Ironically, Neal still receives letters from major colleges wishing him a good junior season and hoping he will consider their programs. Before his world came crashing down, Neal had been clocked at an amazing 4.8 in the 40-yard dash. "He gets these letters on a daily basis. They aren't aware of what happened to him," James said. "It makes his day when he gets those letters."
James sees Neal two to three times a week, sometimes more, bringing him the recruiting letters that pour into the coaches' office and filling him in on the team and its off-season workouts, or maybe bringing videos of spring practice or last year's games.
"It's horrible," James said, sighing, "and the thing about it is, the same staph he has, you and I have it too. It's in our noses. It's the most common staph, but one in out of every 100 people can't break it down. Khiry just happens to be one of those people."

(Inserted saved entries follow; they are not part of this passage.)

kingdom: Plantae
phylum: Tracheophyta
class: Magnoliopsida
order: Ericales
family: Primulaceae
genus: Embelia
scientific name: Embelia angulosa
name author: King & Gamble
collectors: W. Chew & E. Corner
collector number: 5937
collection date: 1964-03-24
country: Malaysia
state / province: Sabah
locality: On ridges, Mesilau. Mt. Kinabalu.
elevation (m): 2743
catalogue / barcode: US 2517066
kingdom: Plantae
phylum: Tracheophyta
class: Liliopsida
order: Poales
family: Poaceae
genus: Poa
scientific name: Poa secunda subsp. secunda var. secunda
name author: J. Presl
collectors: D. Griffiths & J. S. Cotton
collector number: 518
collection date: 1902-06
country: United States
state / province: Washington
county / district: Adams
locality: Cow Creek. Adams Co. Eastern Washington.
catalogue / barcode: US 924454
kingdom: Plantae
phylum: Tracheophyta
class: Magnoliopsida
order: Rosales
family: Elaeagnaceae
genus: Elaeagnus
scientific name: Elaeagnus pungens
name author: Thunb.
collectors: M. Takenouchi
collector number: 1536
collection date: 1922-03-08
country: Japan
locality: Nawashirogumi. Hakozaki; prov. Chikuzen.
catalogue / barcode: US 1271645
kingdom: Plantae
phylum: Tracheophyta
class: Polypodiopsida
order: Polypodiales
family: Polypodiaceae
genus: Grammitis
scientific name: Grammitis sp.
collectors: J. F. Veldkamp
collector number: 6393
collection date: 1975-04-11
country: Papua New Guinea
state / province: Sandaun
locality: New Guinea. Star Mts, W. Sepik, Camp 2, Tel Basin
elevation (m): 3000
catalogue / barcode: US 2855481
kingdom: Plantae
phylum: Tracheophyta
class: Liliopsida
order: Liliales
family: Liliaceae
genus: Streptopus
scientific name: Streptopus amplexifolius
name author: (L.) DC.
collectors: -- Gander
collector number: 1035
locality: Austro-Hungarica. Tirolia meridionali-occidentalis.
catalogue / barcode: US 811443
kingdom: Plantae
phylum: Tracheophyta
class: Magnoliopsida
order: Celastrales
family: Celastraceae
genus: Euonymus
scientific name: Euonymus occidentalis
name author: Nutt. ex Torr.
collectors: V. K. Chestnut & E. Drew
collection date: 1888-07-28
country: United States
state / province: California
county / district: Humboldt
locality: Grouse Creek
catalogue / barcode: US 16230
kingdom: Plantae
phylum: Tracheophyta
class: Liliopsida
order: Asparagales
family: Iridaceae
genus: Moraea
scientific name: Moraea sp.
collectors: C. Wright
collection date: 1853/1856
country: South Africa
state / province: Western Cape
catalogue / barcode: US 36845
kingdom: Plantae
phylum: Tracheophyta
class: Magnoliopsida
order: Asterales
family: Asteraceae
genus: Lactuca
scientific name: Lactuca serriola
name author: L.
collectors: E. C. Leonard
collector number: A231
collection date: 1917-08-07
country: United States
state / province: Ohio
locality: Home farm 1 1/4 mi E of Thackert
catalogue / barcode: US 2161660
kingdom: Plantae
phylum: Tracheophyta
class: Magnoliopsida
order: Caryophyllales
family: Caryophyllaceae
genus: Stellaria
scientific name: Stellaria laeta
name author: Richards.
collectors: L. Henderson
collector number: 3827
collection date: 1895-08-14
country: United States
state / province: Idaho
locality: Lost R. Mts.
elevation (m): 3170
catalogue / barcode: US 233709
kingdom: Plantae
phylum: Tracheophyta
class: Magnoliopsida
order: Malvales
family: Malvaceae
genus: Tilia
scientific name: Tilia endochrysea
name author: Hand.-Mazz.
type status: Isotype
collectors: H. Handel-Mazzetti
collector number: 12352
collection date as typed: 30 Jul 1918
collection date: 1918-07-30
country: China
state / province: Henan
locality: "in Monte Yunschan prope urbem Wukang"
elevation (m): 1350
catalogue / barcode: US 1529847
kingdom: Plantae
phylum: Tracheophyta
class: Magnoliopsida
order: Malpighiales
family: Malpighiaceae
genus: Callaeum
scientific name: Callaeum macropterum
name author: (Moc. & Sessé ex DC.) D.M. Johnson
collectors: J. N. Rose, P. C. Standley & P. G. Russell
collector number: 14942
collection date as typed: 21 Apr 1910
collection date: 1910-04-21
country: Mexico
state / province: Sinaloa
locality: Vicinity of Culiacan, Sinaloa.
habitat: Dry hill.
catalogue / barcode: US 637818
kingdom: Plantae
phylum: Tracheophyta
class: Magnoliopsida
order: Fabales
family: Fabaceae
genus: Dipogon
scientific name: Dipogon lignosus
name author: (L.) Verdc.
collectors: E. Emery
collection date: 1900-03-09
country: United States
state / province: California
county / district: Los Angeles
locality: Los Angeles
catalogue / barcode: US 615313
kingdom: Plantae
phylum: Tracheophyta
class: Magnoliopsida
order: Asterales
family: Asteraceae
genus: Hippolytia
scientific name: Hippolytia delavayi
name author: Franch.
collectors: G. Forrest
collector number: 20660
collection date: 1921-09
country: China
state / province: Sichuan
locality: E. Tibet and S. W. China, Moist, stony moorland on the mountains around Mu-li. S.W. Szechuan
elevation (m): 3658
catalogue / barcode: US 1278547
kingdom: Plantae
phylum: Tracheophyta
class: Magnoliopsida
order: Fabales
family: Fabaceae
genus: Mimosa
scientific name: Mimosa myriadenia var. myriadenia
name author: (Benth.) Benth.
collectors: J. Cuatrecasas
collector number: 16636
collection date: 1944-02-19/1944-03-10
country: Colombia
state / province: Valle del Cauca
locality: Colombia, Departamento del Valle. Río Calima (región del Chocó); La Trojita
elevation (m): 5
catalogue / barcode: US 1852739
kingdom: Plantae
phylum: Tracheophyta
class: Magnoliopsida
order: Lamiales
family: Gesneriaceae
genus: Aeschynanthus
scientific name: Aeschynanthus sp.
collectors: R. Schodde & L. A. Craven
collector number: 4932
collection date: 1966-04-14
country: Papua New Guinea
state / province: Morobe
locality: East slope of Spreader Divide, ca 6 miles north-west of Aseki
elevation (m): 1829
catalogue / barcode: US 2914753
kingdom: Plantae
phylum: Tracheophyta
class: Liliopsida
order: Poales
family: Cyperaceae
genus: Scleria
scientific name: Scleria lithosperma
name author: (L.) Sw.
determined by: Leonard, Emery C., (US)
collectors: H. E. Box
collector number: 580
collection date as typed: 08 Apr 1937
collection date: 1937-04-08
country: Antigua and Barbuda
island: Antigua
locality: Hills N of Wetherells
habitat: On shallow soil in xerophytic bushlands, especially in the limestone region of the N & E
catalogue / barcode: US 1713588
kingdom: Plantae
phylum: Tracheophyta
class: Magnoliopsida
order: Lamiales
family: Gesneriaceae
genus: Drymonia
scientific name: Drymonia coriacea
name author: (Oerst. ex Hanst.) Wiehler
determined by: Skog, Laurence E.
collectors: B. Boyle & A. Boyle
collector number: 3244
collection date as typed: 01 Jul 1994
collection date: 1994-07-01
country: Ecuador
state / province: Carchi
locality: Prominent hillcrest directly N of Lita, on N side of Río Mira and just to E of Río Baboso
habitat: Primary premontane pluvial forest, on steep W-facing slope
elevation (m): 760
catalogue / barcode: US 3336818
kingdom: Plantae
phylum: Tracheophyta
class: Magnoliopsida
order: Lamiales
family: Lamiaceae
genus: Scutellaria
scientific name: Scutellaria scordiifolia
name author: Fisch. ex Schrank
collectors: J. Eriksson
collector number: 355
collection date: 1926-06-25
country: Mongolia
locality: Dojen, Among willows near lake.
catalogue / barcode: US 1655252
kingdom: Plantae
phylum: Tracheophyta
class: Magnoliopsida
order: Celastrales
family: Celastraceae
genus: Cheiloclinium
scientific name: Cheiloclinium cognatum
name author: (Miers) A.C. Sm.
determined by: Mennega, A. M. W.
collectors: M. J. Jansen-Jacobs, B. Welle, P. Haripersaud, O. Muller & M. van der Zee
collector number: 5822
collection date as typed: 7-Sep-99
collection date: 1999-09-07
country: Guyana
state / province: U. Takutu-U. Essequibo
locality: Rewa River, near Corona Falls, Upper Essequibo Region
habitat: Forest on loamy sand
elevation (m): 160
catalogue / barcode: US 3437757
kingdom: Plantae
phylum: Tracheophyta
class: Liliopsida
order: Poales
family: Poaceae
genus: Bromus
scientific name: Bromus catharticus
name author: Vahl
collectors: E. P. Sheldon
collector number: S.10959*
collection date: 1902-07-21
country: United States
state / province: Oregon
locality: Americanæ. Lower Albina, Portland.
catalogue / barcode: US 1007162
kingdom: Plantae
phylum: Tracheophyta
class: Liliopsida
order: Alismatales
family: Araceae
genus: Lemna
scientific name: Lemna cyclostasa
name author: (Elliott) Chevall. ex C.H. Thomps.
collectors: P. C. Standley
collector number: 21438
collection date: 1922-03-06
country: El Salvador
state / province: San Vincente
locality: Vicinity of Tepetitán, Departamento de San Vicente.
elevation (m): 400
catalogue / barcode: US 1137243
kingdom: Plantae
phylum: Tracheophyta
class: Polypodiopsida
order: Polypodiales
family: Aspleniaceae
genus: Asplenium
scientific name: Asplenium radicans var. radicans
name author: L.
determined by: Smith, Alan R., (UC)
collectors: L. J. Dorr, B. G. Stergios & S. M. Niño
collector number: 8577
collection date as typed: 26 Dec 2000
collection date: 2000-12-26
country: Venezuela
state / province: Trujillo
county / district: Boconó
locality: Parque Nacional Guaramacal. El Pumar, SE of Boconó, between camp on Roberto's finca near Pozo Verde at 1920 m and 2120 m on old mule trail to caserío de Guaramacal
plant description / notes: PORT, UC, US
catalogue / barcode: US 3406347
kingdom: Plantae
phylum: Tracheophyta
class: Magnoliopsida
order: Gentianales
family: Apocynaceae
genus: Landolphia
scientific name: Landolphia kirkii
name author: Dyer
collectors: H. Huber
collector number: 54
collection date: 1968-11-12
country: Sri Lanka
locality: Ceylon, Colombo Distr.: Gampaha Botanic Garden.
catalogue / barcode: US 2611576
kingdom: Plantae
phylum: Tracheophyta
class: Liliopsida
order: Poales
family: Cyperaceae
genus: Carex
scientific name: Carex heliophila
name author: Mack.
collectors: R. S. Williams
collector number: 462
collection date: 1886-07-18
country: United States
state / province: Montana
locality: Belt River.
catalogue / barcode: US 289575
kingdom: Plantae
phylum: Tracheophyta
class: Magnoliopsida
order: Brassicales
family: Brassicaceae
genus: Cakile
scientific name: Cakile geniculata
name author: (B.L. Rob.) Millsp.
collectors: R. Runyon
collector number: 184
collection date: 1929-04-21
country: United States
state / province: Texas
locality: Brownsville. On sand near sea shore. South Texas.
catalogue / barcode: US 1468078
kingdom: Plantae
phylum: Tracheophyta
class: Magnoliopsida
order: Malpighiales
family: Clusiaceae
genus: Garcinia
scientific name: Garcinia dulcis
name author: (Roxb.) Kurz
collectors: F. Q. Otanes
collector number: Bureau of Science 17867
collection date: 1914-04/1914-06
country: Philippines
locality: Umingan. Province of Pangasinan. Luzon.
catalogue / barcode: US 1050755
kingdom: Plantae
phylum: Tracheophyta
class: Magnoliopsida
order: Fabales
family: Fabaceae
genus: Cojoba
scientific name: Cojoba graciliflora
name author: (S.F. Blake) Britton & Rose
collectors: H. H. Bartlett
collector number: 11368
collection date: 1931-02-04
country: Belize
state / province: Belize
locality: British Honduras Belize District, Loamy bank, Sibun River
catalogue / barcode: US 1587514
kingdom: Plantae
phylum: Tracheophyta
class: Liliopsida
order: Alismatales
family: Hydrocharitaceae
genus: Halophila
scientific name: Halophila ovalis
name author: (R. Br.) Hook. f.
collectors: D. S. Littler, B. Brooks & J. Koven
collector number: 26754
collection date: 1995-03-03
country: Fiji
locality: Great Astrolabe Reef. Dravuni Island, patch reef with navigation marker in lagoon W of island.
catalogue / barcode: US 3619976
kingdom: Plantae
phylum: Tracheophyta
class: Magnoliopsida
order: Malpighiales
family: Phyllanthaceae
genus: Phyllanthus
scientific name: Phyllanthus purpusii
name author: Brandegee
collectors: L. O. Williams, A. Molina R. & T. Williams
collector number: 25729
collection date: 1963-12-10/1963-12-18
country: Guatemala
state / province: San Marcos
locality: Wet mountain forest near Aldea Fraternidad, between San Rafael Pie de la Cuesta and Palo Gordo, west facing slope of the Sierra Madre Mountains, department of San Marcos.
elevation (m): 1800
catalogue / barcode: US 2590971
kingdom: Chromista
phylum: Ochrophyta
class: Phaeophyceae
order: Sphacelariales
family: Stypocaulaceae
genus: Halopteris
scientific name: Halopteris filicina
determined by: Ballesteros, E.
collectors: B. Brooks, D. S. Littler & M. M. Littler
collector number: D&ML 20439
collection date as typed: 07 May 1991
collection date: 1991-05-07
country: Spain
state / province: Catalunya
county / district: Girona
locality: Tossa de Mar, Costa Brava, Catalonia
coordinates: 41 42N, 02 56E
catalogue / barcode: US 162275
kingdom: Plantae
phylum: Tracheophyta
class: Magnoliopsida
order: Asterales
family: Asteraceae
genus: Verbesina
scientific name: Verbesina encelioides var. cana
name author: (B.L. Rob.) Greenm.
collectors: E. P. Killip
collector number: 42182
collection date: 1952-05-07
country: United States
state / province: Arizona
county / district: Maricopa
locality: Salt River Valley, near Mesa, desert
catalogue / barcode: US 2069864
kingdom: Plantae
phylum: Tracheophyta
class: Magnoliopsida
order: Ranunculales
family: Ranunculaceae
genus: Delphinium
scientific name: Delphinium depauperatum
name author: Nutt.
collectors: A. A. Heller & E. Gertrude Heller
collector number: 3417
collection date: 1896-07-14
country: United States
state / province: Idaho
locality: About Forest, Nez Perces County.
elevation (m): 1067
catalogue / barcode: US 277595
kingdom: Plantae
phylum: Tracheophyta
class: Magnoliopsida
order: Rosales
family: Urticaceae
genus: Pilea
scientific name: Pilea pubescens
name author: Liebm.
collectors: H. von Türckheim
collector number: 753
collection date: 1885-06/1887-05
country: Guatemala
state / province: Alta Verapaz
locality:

He's also one of those people that teammates love, and they loved the happy-go-lucky big man before he was stricken. The team and spirit groups from Fairview visited Neal at Children's in the days leading up to last year's state championship game, and ACH allowed Neal to attend the Saturday afternoon contest with Greenwood, where he spent the first half in the suite area of War Memorial Stadium. He was brought down to the field in the second half, and he shared in their mutual heartbreak when a 14-point lead disappeared in the final four minutes of a 36-35 loss.
Neal will be in his teammates' thoughts as they begin practice again next month, and during the next four months, where they hope to have him with them on the sideline again, this time hoisting a championship trophy.
"If you ask Khiry he'll tell you he's doing great. He's never had a down day," James said. "He'd never ask for anything.
"I'm asking. I want to make his life more fulfilling and healthier for him. This guy had everything going for him and was taking every advantage of it. This thing hits him and he has no control over it. It's very heartbreaking to see a kid who one day could have taken care of his grandmother financially. Now, she's had to quit her job to take care of him."